Hi. I want to use QDNAseq to look for copy number changes in a Plasmodium falciparum sequence. I have made a BSgenome package from the sequence, which looks OK. It gave 2 Notes and 2 Warnings when I ran R CMD check, but it loads successfully:
> library("BSgenome.Pfalciparum3D7.PlasmoDB.3D7v3")

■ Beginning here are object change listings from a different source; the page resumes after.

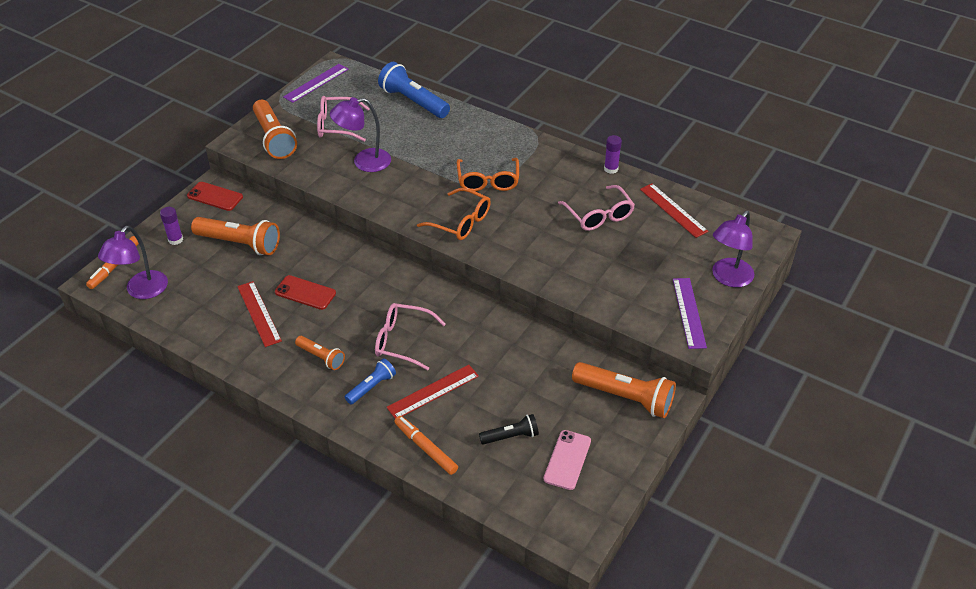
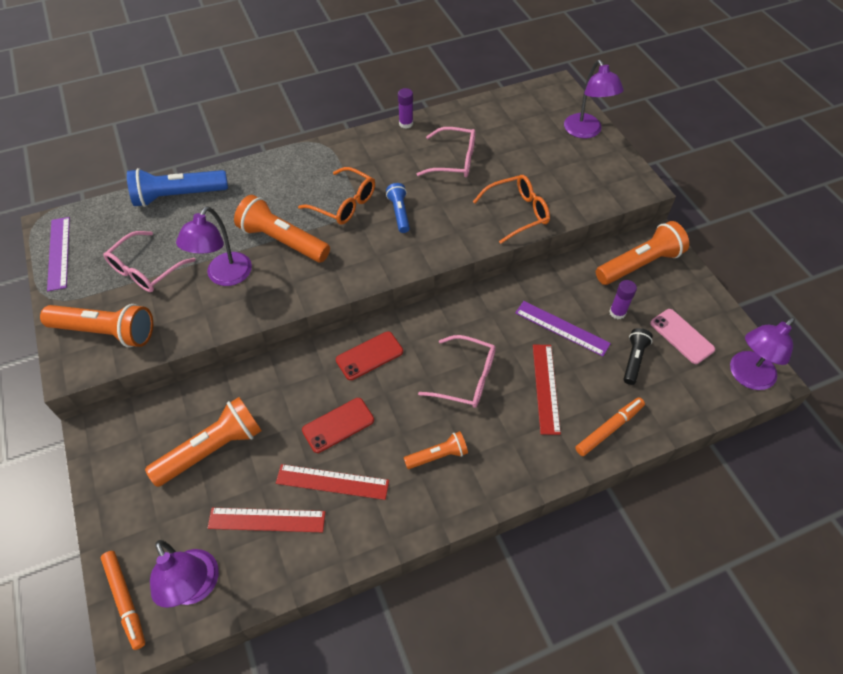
camera: 55 degrees left, 10 degrees up
purple glue stick [160,207,183,245] -> purple glue stick moved to [609,280,637,319]
red phone [187,182,243,211] -> red phone moved to [336,331,403,380]
blue flashlight [345,358,396,405] -> blue flashlight moved to [386,183,410,233]
pink glasses [375,303,446,370] -> pink glasses turned 120 degrees counterclockwise [418,335,496,408]
orange marker [394,416,458,475] -> orange marker turned 150 degrees clockwise [575,397,645,456]
orange glasses [417,188,491,240] -> orange glasses moved to [473,175,550,244]
red ruler [640,183,708,238] -> red ruler moved to [207,508,325,532]
purple ruler [673,278,707,349] -> purple ruler moved to [515,301,611,357]
none -> orange flashlight [234,195,330,262]
none -> purple lamp [730,317,795,390]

> pfg <- BSgenome.Pfalciparum3D7.PlasmoDB.3D7v3
> seqinfo(pfg)
Seqinfo object with 16 sequences (1 circular) from Pf3D7v3 genome:
  seqnames   seqlengths isCircular  genome
  chrom04       1200490      FALSE Pf3D7v3
  chrom05       1343557      FALSE Pf3D7v3 
...
> head(pfg[['chrom01']]) 6-letter "DNAString" instance seq: TGAACC
But QDNAseq createBins function creates an empty structure:
> pfBins10k <- createBins(pfg, 10) Creating bins of 10 kbp for genome pfg > pfBins10k [1] chromosome start end bases gc <0 rows> (or 0-length row.names)
createBins() worked when I tested it with BSgenome.Celegans.UCSC.ce2, so I think the problem must be in the way I forged the package, but I can't find it. Any advice?
Thank you, Jocelyn
> sessionInfo() R version 3.2.1 (2015-06-18) Platform: x86_64-unknown-linux-gnu (64-bit) Running under: CentOS release 6.4 (Final) locale: [1] LC_CTYPE=en_US.UTF-8 LC_NUMERIC=C LC_TIME=en_US.UTF-8 [4] LC_COLLATE=en_US.UTF-8 LC_MONETARY=en_US.UTF-8 LC_MESSAGES=en_US.UTF-8 [7] LC_PAPER=en_US.UTF-8 LC_NAME=C LC_ADDRESS=C [10] LC_TELEPHONE=C LC_MEASUREMENT=en_US.UTF-8 LC_IDENTIFICATION=C attached base packages: [1] stats4 parallel stats graphics grDevices utils datasets methods base other attached packages: [1] BSgenome.Pfalciparum3D7.PlasmoDB.3D7v3_0.1-0 QDNAseq_1.4.1 [3] BSgenome_1.36.3 rtracklayer_1.28.6 [5] Biostrings_2.36.2 XVector_0.8.0 [7] GenomicRanges_1.20.5 GenomeInfoDb_1.4.1 [9] IRanges_2.2.5 S4Vectors_0.6.3 [11] BiocGenerics_0.14.0

Problem solved, sort-of: it worked when I changed to ignoreMitochondria=FALSE
> pfBins10k <- createBins(pfg, 10, ignoreMitochondria=FALSE) Creating bins of 10 kbp for genome pfg Processing chrom04 ... ... Processing chrom11 ... Processing chromMito ... Processing chromApico ... > str(pfBins10k) 'data.frame': 2342 obs. of 5 variables: $ chromosome: chr "om04" "om04" "om04" "om04" ... $ start : num 1 10001 20001 30001 40001 ... $ end : num 1e+04 2e+04 3e+04 4e+04 5e+04 6e+04 7e+04 8e+04 9e+04 1e+05 ... $ bases : num 100 100 100 100 100 100 100 100 100 100 ... $ gc : num 33 32.5 30.3 29.7 22.2 ...Follow-up question: how is Mitochondrial status determined?
And I can see that I chose poor names for the chromosomes - I will change to more standardised. I thought I would use 'chrom' because 'chr' was confusable with 'character'. The original fasta file calls them "Pf3D7_04_v3", and "PFC10_API_IRAB", etc., and I thought the underscores might be the problem.